Kru Interactive
- Industry: Video game developer
- Founded: 1994
- Headquarters: Santa Clara, California
- Website: http://www.kru.com/

= Kru Interactive =

Video game company

Kru Interactive (spun off from Nexon Co., Ltd) is a company that operates and manages online gaming and MMORPGs. Its headquarters is located in Santa Clara, California.

== KRU or Kru Interactive ==
The South Korea-based game company made a name for itself in the early 1990s. Nexon launched Nexus: The Kingdom of the Winds in 1998, and Dark Ages in 1999. Shattered Galaxy, the award winning and first massive online RTS game, was introduced in 2001. The company has recently expanded into other Asian countries, notably Japan, Malaysia, and Singapore; along with the United States. For a short time, Shattered Galaxy was sold in stores in the United States but never sold well because it was offered for free in a long-term open beta and then made available as a pay for play, only four months after commercial launch, from the Shattered Galaxy website.

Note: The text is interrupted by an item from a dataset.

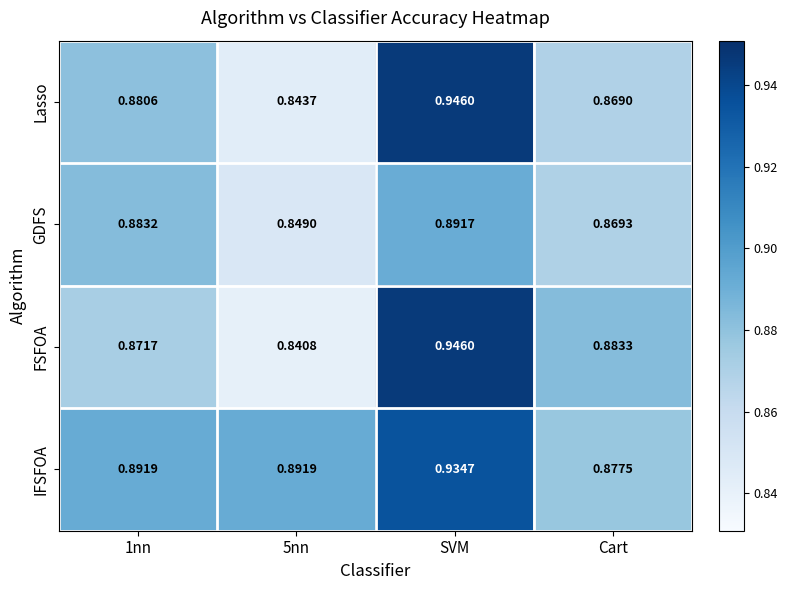

Rank the series at 5nn from highest to lowest value.

IFSFOA, GDFS, Lasso, FSFOA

Shattered Galaxy has also been awarded the Seumas McNally Grand Prize, Audience Choice Awards, Technical Excellence Award, and Best Game Design at the 2001 Independent Games Festival Awards.

Nexon has also released a few unsuccessful games to the North American audience in beta form which have since been dropped. They include Elemental Saga, QuizQuiz and Elancia. QuizQuiz has since evolved into the exclusively Korean and Japanese online game Q-Play, while Elemental Saga was eventually cancelled. Nexon has several games exclusively available to Korean players such as Elancia and Crazy Arcade.